> **Dataset excerpts**
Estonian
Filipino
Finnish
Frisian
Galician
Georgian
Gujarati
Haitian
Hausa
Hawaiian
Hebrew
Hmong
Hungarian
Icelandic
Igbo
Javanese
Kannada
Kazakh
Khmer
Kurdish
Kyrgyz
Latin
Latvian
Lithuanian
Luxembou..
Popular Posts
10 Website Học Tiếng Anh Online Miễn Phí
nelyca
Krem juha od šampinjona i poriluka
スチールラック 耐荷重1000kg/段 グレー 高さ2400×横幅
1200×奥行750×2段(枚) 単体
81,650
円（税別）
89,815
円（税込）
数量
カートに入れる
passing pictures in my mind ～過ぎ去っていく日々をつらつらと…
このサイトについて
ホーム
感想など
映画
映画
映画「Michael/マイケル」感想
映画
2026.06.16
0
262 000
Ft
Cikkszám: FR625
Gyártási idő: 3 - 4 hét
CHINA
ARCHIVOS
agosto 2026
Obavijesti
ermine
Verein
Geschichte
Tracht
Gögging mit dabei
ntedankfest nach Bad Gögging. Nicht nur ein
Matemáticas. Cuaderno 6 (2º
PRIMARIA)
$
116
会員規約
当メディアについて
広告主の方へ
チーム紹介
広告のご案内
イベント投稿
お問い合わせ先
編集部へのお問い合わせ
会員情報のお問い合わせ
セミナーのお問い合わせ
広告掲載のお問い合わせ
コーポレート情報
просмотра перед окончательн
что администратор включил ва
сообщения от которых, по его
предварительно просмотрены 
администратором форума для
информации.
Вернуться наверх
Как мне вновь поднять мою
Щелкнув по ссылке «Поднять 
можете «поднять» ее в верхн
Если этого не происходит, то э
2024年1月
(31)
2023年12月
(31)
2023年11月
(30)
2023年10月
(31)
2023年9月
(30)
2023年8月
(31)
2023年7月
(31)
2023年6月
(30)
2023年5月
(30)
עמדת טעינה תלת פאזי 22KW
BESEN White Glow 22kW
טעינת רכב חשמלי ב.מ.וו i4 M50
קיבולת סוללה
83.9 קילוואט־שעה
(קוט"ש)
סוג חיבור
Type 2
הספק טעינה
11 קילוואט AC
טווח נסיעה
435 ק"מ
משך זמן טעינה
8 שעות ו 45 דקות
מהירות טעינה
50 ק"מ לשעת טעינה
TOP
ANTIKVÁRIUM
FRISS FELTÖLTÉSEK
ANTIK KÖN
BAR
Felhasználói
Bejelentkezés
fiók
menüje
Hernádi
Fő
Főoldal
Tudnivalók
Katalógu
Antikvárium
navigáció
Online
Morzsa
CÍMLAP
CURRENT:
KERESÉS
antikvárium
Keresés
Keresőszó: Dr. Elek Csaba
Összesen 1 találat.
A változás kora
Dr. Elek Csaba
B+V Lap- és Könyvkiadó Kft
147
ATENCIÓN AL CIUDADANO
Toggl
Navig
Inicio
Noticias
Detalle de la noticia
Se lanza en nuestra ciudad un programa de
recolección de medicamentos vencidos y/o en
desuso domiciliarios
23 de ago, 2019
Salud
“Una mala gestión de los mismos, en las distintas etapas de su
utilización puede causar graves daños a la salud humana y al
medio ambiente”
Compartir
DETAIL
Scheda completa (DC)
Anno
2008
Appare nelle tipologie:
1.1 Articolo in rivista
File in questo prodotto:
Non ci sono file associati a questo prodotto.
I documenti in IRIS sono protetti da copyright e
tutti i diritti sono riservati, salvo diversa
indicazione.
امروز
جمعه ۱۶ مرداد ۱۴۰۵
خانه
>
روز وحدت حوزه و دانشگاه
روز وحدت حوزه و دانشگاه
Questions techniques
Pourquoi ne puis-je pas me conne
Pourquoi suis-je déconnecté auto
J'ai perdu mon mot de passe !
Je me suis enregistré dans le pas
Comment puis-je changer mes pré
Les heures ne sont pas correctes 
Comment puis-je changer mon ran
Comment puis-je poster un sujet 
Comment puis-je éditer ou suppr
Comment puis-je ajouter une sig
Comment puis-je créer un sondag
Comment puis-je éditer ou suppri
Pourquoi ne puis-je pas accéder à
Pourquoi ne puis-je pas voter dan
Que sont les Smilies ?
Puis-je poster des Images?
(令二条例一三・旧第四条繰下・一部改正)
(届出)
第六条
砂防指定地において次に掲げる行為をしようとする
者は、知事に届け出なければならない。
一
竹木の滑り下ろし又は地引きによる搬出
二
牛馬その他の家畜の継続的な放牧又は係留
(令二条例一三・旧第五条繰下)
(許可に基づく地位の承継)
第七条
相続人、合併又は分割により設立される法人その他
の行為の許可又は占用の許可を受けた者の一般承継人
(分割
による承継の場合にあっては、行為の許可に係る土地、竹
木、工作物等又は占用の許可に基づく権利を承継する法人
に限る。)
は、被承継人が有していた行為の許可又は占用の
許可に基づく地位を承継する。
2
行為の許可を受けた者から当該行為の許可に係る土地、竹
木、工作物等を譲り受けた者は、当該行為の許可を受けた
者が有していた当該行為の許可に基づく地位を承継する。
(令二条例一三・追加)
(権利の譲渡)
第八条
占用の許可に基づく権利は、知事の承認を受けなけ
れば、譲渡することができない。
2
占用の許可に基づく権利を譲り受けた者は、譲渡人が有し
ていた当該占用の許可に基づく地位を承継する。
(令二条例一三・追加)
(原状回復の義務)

> **PROBLEM STATEMENT**
Put each line from the start of the material through the line containing "Detalle de la noticia", including that line, into a JSON list of strings, one string per line, leaving out blank lines.

> **EXERCISE OUTPUT**
[
  "Estonian",
  "Filipino",
  "Finnish",
  "Frisian",
  "Galician",
  "Georgian",
  "Gujarati",
  "Haitian",
  "Hausa",
  "Hawaiian",
  "Hebrew",
  "Hmong",
  "Hungarian",
  "Icelandic",
  "Igbo",
  "Javanese",
  "Kannada",
  "Kazakh",
  "Khmer",
  "Kurdish",
  "Kyrgyz",
  "Latin",
  "Latvian",
  "Lithuanian",
  "Luxembou..",
  "Popular Posts",
  "10 Website Học Tiếng Anh Online Miễn Phí",
  "nelyca",
  "Krem juha od šampinjona i poriluka",
  "スチールラック 耐荷重1000kg/段 グレー 高さ2400×横幅",
  "1200×奥行750×2段(枚) 単体",
  "81,650",
  "円（税別）",
  "89,815",
  "円（税込）",
  "数量",
  "カートに入れる",
  "passing pictures in my mind ～過ぎ去っていく日々をつらつらと…",
  "このサイトについて",
  "ホーム",
  "感想など",
  "映画",
  "映画",
  "映画「Michael/マイケル」感想",
  "映画",
  "2026.06.16",
  "0",
  "262 000",
  "Ft",
  "Cikkszám: FR625",
  "Gyártási idő: 3 - 4 hét",
  "CHINA",
  "ARCHIVOS",
  "agosto 2026",
  "Obavijesti",
  "ermine",
  "Verein",
  "Geschichte",
  "Tracht",
  "Gögging mit dabei",
  "ntedankfest nach Bad Gögging. Nicht nur ein",
  "Matemáticas. Cuaderno 6 (2º",
  "PRIMARIA)",
  "$",
  "116",
  "会員規約",
  "当メディアについて",
  "広告主の方へ",
  "チーム紹介",
  "広告のご案内",
  "イベント投稿",
  "お問い合わせ先",
  "編集部へのお問い合わせ",
  "会員情報のお問い合わせ",
  "セミナーのお問い合わせ",
  "広告掲載のお問い合わせ",
  "コーポレート情報",
  "просмотра перед окончательн",
  "что администратор включил ва",
  "сообщения от которых, по его",
  "предварительно просмотрены ",
  "администратором форума для",
  "информации.",
  "Вернуться наверх",
  "Как мне вновь поднять мою",
  "Щелкнув по ссылке «Поднять ",
  "можете «поднять» ее в верхн",
  "Если этого не происходит, то э",
  "2024年1月",
  "(31)",
  "2023年12月",
  "(31)",
  "2023年11月",
  "(30)",
  "2023年10月",
  "(31)",
  "2023年9月",
  "(30)",
  "2023年8月",
  "(31)",
  "2023年7月",
  "(31)",
  "2023年6月",
  "(30)",
  "2023年5月",
  "(30)",
  "עמדת טעינה תלת פאזי 22KW",
  "BESEN White Glow 22kW",
  "טעינת רכב חשמלי ב.מ.וו i4 M50",
  "קיבולת סוללה",
  "83.9 קילוואט־שעה",
  "(קוט\"ש)",
  "סוג חיבור",
  "Type 2",
  "הספק טעינה",
  "11 קילוואט AC",
  "טווח נסיעה",
  "435 ק\"מ",
  "משך זמן טעינה",
  "8 שעות ו 45 דקות",
  "מהירות טעינה",
  "50 ק\"מ לשעת טעינה",
  "TOP",
  "ANTIKVÁRIUM",
  "FRISS FELTÖLTÉSEK",
  "ANTIK KÖN",
  "BAR",
  "Felhasználói",
  "Bejelentkezés",
  "fiók",
  "menüje",
  "Hernádi",
  "Fő",
  "Főoldal",
  "Tudnivalók",
  "Katalógu",
  "Antikvárium",
  "navigáció",
  "Online",
  "Morzsa",
  "CÍMLAP",
  "CURRENT:",
  "KERESÉS",
  "antikvárium",
  "Keresés",
  "Keresőszó: Dr. Elek Csaba",
  "Összesen 1 találat.",
  "A változás kora",
  "Dr. Elek Csaba",
  "B+V Lap- és Könyvkiadó Kft",
  "147",
  "ATENCIÓN AL CIUDADANO",
  "Toggl",
  "Navig",
  "Inicio",
  "Noticias",
  "Detalle de la noticia"
]